Comme nous l’annoncions, une session spéciale du comité des Chefs d’Etat et gouvernement Africain sur le changement climatique (CAHOSCC) et l’initiative de l’Afrique pour les énergies renouvelables (AREI)  s’est tenue hier samedi 4 mars 2017, dans les locaux du palais Mohammed V. Au cours de cette rencontre internationale, Ségolène Royal, la ministre française de l’Environnement, a remercié l’Afrique pour son engagement à lutter contre le changement climatique. Selon elle, c’est grâce aux chefs d’Etat et de gouvernement de l’Afrique qu’il y a eu l’accord de Paris à l’occasion de la COP21, qu’elle a présidée.

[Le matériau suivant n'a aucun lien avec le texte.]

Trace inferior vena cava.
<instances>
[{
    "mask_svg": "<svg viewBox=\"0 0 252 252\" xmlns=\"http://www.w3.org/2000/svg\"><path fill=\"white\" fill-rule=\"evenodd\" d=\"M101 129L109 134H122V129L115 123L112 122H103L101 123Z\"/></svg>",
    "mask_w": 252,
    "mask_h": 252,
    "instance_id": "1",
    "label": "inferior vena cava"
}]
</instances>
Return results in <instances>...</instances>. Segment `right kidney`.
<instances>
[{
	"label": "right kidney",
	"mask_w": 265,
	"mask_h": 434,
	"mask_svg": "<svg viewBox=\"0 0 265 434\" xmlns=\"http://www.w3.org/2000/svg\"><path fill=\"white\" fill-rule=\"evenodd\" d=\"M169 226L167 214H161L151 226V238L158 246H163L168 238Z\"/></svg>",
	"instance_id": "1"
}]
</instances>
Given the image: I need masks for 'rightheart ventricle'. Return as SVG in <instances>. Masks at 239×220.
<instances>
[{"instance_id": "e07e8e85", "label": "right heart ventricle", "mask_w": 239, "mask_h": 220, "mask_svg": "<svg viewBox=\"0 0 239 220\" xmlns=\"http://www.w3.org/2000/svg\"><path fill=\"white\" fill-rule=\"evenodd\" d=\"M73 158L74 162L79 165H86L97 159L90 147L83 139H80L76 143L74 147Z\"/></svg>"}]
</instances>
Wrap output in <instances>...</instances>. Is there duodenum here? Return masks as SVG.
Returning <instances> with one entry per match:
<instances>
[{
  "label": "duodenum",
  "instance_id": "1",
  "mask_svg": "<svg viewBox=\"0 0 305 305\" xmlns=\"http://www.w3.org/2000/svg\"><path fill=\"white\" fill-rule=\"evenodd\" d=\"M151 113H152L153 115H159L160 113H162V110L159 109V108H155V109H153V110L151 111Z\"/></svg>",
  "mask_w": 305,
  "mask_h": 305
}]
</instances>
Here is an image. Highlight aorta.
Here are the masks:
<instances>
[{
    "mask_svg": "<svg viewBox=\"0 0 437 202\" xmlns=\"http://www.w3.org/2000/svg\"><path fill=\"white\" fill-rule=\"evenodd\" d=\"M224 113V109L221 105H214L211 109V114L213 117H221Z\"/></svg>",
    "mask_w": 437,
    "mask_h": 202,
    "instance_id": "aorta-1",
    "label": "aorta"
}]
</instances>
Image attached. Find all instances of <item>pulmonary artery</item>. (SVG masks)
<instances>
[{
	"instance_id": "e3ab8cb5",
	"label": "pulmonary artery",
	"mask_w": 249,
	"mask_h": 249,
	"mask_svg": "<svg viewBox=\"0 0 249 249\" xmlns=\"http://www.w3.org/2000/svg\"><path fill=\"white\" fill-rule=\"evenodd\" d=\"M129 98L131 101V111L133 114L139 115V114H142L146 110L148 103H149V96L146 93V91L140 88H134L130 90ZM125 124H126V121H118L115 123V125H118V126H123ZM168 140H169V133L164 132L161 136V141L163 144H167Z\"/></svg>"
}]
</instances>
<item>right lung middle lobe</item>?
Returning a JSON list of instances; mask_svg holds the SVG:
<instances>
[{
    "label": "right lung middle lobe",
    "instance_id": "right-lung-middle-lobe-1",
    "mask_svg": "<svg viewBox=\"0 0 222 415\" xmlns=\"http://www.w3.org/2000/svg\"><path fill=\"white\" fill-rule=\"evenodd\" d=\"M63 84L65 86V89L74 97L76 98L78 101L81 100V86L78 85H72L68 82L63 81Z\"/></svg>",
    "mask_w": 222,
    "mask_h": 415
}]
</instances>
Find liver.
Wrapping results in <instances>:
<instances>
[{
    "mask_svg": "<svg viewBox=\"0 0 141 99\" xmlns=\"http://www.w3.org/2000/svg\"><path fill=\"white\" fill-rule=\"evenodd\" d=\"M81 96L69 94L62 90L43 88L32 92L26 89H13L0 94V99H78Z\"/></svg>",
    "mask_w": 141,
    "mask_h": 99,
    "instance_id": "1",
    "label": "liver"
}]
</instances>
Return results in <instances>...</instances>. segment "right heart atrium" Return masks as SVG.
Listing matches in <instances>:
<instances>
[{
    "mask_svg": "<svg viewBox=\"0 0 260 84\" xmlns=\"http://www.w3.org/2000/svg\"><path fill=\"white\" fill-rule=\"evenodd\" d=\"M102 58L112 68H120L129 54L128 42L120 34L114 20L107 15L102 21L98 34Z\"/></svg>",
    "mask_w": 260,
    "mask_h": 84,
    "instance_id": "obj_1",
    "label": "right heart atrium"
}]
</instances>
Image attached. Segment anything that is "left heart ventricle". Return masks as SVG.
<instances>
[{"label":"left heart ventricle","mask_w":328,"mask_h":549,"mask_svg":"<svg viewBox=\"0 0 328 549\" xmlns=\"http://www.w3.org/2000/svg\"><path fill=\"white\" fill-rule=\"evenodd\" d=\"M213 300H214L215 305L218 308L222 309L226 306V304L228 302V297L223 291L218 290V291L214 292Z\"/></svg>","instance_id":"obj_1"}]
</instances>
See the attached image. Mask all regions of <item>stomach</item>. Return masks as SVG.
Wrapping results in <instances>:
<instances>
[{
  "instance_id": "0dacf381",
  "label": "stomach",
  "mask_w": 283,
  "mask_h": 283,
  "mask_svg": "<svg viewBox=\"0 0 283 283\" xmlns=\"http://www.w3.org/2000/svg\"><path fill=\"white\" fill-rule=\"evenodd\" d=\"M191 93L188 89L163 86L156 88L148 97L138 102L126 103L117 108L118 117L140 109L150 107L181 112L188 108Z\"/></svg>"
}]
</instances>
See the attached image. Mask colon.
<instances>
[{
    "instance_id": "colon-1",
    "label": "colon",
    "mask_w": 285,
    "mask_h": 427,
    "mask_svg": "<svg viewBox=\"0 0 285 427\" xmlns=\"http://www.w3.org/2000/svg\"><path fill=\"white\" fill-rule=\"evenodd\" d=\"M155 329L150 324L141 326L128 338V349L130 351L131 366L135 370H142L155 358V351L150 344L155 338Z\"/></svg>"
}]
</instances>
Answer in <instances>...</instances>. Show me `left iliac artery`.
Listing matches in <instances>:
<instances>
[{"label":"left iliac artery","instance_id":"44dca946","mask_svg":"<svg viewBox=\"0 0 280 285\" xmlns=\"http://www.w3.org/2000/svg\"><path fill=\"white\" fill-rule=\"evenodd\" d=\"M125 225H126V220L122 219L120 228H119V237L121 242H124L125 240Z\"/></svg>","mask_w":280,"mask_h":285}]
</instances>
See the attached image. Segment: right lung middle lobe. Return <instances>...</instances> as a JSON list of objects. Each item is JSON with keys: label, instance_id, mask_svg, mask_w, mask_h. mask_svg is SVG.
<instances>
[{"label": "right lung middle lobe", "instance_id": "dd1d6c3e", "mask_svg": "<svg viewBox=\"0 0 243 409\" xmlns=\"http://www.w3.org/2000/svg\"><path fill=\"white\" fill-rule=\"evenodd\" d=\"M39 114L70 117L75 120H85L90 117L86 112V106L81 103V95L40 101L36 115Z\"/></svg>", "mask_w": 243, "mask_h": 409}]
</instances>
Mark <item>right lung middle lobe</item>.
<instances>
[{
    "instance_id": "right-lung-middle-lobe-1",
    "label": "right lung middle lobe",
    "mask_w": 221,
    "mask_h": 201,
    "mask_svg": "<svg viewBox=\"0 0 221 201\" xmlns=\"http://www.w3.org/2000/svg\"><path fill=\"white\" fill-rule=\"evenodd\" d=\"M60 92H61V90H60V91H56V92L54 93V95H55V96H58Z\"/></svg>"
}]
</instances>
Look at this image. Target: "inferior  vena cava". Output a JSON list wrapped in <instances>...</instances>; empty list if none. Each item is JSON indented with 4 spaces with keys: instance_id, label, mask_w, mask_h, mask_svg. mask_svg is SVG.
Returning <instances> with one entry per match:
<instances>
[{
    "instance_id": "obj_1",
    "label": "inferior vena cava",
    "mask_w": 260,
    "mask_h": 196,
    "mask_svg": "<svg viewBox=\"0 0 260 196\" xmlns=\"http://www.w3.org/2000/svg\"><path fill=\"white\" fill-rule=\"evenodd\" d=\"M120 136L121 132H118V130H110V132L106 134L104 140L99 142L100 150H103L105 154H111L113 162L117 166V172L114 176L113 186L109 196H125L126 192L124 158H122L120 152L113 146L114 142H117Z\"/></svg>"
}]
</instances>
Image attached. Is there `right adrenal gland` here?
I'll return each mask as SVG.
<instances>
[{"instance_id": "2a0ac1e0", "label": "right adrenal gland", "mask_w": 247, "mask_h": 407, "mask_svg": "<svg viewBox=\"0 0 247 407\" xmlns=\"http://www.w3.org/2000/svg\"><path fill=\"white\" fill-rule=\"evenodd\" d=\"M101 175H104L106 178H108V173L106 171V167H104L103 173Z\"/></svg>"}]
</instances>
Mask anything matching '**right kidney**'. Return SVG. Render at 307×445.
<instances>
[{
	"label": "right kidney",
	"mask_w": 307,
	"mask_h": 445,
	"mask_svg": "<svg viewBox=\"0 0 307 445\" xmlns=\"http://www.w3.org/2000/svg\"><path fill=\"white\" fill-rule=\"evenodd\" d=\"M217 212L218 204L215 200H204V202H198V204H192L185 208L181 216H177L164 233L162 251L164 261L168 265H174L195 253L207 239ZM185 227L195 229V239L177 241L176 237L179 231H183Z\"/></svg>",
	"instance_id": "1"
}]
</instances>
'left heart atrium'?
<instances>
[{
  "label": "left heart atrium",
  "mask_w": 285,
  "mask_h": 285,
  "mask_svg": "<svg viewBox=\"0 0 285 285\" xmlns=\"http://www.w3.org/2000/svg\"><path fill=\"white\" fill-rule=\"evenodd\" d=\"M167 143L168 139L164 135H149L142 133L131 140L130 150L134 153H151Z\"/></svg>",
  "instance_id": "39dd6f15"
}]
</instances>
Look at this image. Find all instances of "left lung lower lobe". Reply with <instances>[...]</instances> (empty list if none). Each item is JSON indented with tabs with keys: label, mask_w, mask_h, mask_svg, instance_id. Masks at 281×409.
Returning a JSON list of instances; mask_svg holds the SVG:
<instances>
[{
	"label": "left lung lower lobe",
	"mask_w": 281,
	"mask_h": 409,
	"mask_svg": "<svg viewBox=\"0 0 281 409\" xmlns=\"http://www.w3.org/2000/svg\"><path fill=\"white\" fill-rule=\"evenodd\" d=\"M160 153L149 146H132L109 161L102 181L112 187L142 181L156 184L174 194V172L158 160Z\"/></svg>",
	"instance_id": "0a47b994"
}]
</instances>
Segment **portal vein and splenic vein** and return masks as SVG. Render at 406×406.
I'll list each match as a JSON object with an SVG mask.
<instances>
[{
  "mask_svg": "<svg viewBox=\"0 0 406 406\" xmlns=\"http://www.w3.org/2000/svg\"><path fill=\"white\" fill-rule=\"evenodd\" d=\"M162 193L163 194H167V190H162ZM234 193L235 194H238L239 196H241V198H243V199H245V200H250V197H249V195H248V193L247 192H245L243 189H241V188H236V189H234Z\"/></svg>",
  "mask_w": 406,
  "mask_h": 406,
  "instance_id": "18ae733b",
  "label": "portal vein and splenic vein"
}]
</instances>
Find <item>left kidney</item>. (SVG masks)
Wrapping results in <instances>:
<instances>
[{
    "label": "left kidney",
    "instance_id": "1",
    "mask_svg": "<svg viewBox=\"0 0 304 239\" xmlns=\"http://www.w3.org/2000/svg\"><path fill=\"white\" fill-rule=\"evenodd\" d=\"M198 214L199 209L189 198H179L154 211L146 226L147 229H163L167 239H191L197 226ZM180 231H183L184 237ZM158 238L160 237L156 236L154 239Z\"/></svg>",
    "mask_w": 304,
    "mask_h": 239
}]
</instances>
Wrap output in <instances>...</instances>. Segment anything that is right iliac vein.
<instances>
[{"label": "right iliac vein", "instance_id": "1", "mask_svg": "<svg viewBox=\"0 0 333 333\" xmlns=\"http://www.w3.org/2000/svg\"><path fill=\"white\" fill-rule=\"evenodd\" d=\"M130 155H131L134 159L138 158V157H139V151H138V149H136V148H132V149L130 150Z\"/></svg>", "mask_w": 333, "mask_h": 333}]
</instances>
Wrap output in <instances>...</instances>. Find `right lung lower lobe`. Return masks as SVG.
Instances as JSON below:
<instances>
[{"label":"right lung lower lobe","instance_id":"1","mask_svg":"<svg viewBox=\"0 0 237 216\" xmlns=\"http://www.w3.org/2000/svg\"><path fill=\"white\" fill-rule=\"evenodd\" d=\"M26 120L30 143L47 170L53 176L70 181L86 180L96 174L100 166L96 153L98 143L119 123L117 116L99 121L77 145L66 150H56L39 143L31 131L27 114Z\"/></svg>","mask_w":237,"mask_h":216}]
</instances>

« Je voudrais vous apporter le salut le président de la république française qui s’est en effet, comme vous le savez beaucoup impliquer sur la réussite du COP 21 qui a réuni le sommet des Chefs d’Etat africain au mois de décembre 2015 pour leur donner justement toute leur place. Et, redire ici que sans le continent africain, sans l’engagement des Chefs d’Etat et de gouvernement du continent africain, il n’aurait pas eu d’accord de Paris sur le climat. Pourquoi ? Parce qu’après l’échec du sommet de copenak, le continent africain qui est la première victime du dérèglement climatique alors qu’il n’en est pas responsable aurait très bien pu dire écouter, ça fait 20 ans qu’on discute depuis la conférence de Rio qu’il n’y a pas toujours l’argent sur la table et qu’il n’y a toujours pas de décision et donc, nous ne venons plus aux conférences climatiques », dira-t-elle entre autres, avant de préciser :

« Quand on regarde ce qui se passe à l’échelle de la planète il y a deux catégories de pays qui subissent le plus violemment le réchauffement climatique. Ce sont les petits Etats insulaires qui sont menacés par la hausse du niveau de la mer et qui peuvent eux-mêmes disparaitre. L’Afrique produit moins de gaz à effet de serre, mais elle est la plus qui subit les conséquences de ces émissions. C’est le continent africain qui est le plus durement impacté par le réchauffement climatique. Et pourtant, il n’est responsable que de 7% des émissions de gaz à effet de serre. Mais dans les cinquante pays les plus vulnérables, il y a 36 pays qui viennent du sub-saharien. Et puis la communauté internationale dépend du continent africain parce que si l’Afrique faisait les mêmes choix que les pays industrialisés, c’est-à-dire les énergies faucilles pour se développer nous n’arriverons pas à rester en dessous des 2 degrés. Donc, le choix que le continent africain va faire sur les énergies renouvelles est un choix absolument crucial qui engage la planète toute entière ».

Plus loin, elle a signifié qu’elle n’est qu’une facilitatrice à cette rencontre de Conakry. « Parce qu’on m’a sollicité pour être là, pour surveiller le fait que la parole soit tenue par les pays donateurs. La France par la voix du président de la République sur les 10 milliards qui ont été promis dans le cadre des initiatives pour les énergies renouvelables apporte 3 milliards d’Euro », affirme-telle, avant d’annoncer que ce sont au total 400 projets qui sont prêts aujourd’hui à être démarrés.